Sonuçta hiç beklemedikleri şey gerçekleşti, hükümet darbe davalarına “kumpas” dedi, arkasını da hükümete yakın medya getirdi. Böylece çok kısa bir zaman dilimi içinde, davaların hiçbir gerçek temelinin olmadığına, tamamının Gülenciler tarafından kaleme alınmış bir senaryonun ürünü olduğuna dair algı, geniş bir kamuoyu kesiminin algısı haline getirildi.
17-25 Aralık’ın yolsuzluk boyutu olmasaydı…
İktidarın ve iktidara yakın medyanın bu tarzda davranmasının nedeni, 17-25 Aralık’ın bir de yolsuzluk boyutunun olmasıydı. İktidar, yolsuzluk iddialarıyla yüzleşmek yerine bu boyutun tümüyle gerçek dışı olduğu ve iktidara karşı darbe yapmak isteyen Cemaat tarafından uydurulduğu algısını oluşturmak üzere harekete geçti. İşte tam bu noktada Cemaat’in Balyoz ve Ergenekon davalarındaki kötü şöhretini kullanmak geldi hükümetin aklına… Hükümet, bu amaçla şu iki yoldan birini izleyebilirdi:
Birinci yol: Hakikat neyse onu söyleme çabasıyla, işte bugün Binali Yıldırım’ın formüle ettiği şeyi savunurdu.
İkinci yol: Davalara konu olan iddiaları tümüyle berhava edecek tarzda, her şeyin sahte ve kumpas olduğunu öne sürebilirdi.
Birinci yol, hükümetin o andaki ihtiyaçlarını tam olarak karşılamaktan uzaktı. Çünkü bu durumda, kendisine yönelik yolsuzluk iddialarının da “nispî doğruluğunu” kabul etmiş olacaktı. Oysa o, yolsuzluk iddialarının tümüyle yalan ve kurgu olduğunu anlatmak istiyordu; tıpkı Ergenekon ve Balyoz davalarının tümüyle yalan ve kurgu olması gibi… Cemaat’in, “Orduya kumpas”ta olduğu gibi kendisine karşı yolsuzluk iddialarında da hiçbir gerçek delili yoktu; her ikisi de tümüyle yalan ve kurguydu.
Böylece Türkiye’nin eski darbecilerinin demokrasi kahramanları olarak arz-ı endam etmelerinin yolu da açılmış oluyordu.
Sonrasını hep birlikte izledik… Askerler, “madem iftiraya uğradığımızı kabul ediyorsunuz…” diyerek diyet isterken, bu yolu açmış siyasi heyet olarak AK Parti ve partiye yakın medya uzun süre sessiz kaldılar.

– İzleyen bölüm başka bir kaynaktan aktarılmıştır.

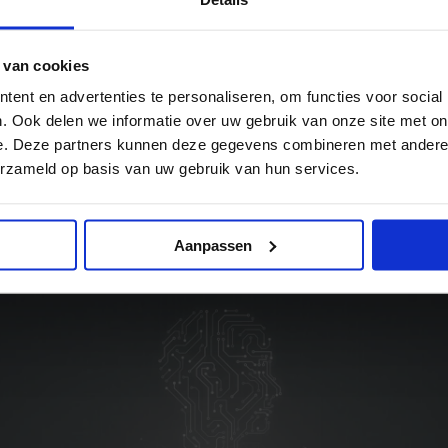
 van cookies
ent en advertenties te personaliseren, om functies voor social
. Ook delen we informatie over uw gebruik van onze site met on
e. Deze partners kunnen deze gegevens combineren met andere i
erzameld op basis van uw gebruik van hun services.
2 JULI 2026
mt met vrijwillige gedragscode voor
Aanpassen
en sommige door AI gegenereerde co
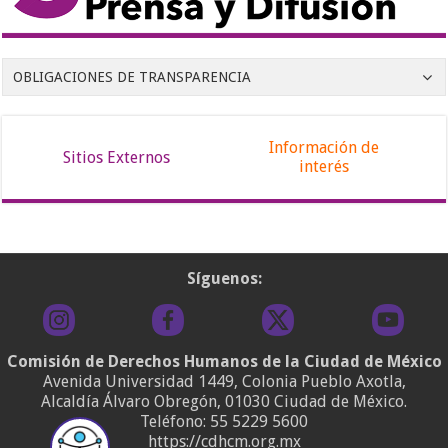
OBLIGACIONES DE TRANSPARENCIA
Información de
Sitios Externos
interés
Síguenos:
Comisión de Derechos Humanos de la Ciudad de México
Avenida Universidad 1449, Colonia Pueblo Axotla,
Alcaldía Álvaro Obregón, 01030 Ciudad de México.
Teléfono:
55 5229 5600
https://cdhcm.org.mx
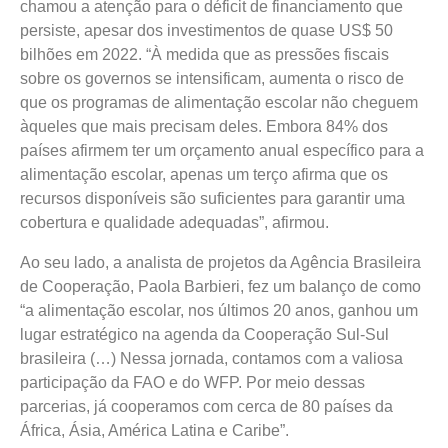
chamou a atenção para o déficit de financiamento que
persiste, apesar dos investimentos de quase US$ 50
bilhões em 2022. “À medida que as pressões fiscais
sobre os governos se intensificam, aumenta o risco de
que os programas de alimentação escolar não cheguem
àqueles que mais precisam deles. Embora 84% dos
países afirmem ter um orçamento anual específico para a
alimentação escolar, apenas um terço afirma que os
recursos disponíveis são suficientes para garantir uma
cobertura e qualidade adequadas”, afirmou.
Ao seu lado, a analista de projetos da Agência Brasileira
de Cooperação, Paola Barbieri, fez um balanço de como
“a alimentação escolar, nos últimos 20 anos, ganhou um
lugar estratégico na agenda da Cooperação Sul-Sul
brasileira (…) Nessa jornada, contamos com a valiosa
participação da FAO e do WFP. Por meio dessas
parcerias, já cooperamos com cerca de 80 países da
África, Ásia, América Latina e Caribe”.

Nihayet, yaz sonundan itibaren bu yolun yol olmadığını anlamaya başlayan birileri, televizyonlarda tek kale maç yapan emekli askerlere karşı “o kadar da değil” itirazları yükseltmeye başladılar.
Binali Yıldırım’ın çıkışı, bu itirazların zirvesi… Yeni Şafak yazarı Mehmet Acet’in verdiği bilgilere göre de, bu yaklaşım, “Başbakan'ın ifadesinde tam karşılığını bulduğu şekliyle iktidar partisi çevrelerinde son dönemde yaygın bir şekilde dillendiriliyor.”
İktidara yakın medya ve Yıldırım’ın sözleri
Fakat dikkat edin, partideki bu eğilim henüz AK Parti’ye yakın medyada ve köşe yazarlarında karşılığını bulmuş değil. Benim kanaatim, Cumhurbaşkanı Erdoğan henüz bu konudaki eğilimini belli etmemişken ters köşe olmaktan korkulduğu için böyle davranılıyor. Hatırlayın, Ahmet Davutoğlu’nun başbakanlığı döneminde böyle çok örnek yaşanmış, Davutoğlu’nun sözlerini savunan gazeteler ve köşe yazarları, Cumhurbaşkanı’nın Başbakan’ı “veto” mahiyetindeki karşı görüşlerinden sonra eski değerlendirmelerini ne yapacaklarını bilememişlerdi. Sanıyorum şimdi Erdoğan’ın bu konuda konuşup konuşmayacağına bakılacak ve bir süre sessiz kalınacak. İktidara yakın medyanın Ergenekon ve Balyoz davalarına dair bugünkü yaklaşımını ancak ondan sonra öğrenebileceğiz.